Earlier, we see the reptile make a brief appearance — a nod to deforestation and unchecked construction driving wildlife from its natural habitat. In this case, it finds its way into the resort pool just as the water is drained, leaving the couple stranded inside. Strangely, the resort appears deserted except for a lone caretaker armed with an impressively waterproof mobile phone — though not impressive enough to save him once the crocodile strikes.
As the couple battles the crocodile, the cracks in their relationship surface, with each blaming the other for their predicament. After spending so long establishing the premise, the film cannot wrap things up quickly; subduing the crocodile takes considerable time — ‘magar tum na hote’. Once we are finally in the pool, there is genuine tension and entertainment, but getting there requires patience as the rich-girl-poor-boy romance unfolds at length.
Some silliness and clumsiness from the characters is expected to prolong the survival drama, and that’s acceptable — as long as the story itself doesn’t feel as stuck, like the protagonists.

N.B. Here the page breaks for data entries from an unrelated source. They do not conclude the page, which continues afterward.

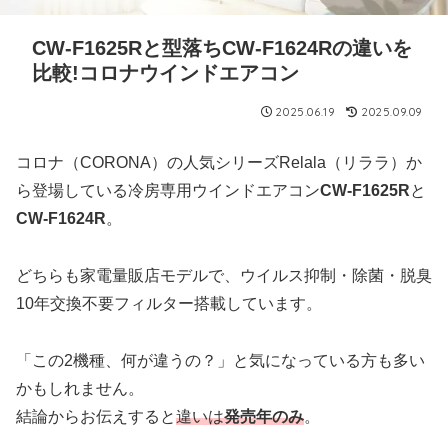
CW-F1625Rと型落ちCW-F1624Rの違いを
比較!コロナウインドエアコン
2025.06.19
2025.09.09
コロナ（CORONA）の人気シリーズRelala（リララ）か
ら登場している冷房専用ウインドエアコン
CW-F1625R
と
CW-F1624R
。
どちらも家電量販店モデルで、ウイルス抑制・除菌・脱臭
10年交換不要フィルター搭載しています。
「この2機種、何が違うの？」と気になっている方も多い
かもしれません。
結論からお伝えすると
違いは
発売年のみ
。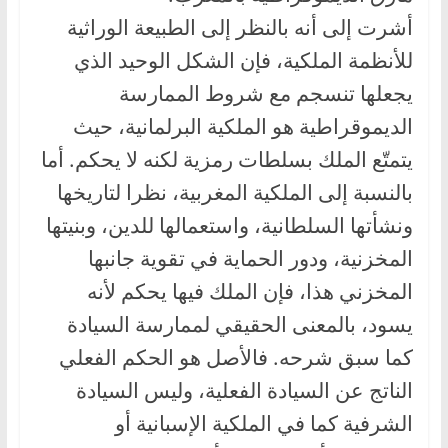
أشرت إلى أنه بالنظر إلى الطبيعة الوراثية
للأنظمة الملكية، فإن الشكل الوحيد الذي
يجعلها تنسجم مع شروط الممارسة
الديموقراطية هو الملكية البرلمانية، حيث
يتمتّع الملك بسلطات رمزية لكنه لا يحكم. أما
بالنسبة إلى الملكية المغربية، نظرا لتاريخها
ونشأتها السلطانية، واستعمالها للدين، وبنيتها
المخزنية، ودور الحماية في تقوية جانبها
المخزني هذا، فإن الملك فيها يحكم لأنه
يسود، بالمعنى الحقيقي لممارسة السيادة
كما سبق شرحه. فالأصل هو الحكم الفعلي
الناتج عن السيادة الفعلية، وليس السيادة
الشرفية كما في الملكية الإسبانية أو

Nambiar’s fondness for music is evident. In Shaitaan (2011), he staged a shootout to ‘Khoya Khoya Chand’. Here, the soundtrack features rehashed versions of Udit Narayan’s ‘Tum Hi Hamari Ho Manzil My Love’ from Yaara Dildara (1991) and Kishore Kumar’s delightful ‘Chori Chori Yun Jab’ from Paap Ki Duniya (1988).
Adarsh Gaurav slips comfortably into his role — whether rapping or confronting a crocodile, he remains at ease. The chemistry he shares with Shanaya Kapoor is a definite plus.
For those willing to wade through the slow build, this is a quirky survival thriller with a dash of modern-day romance.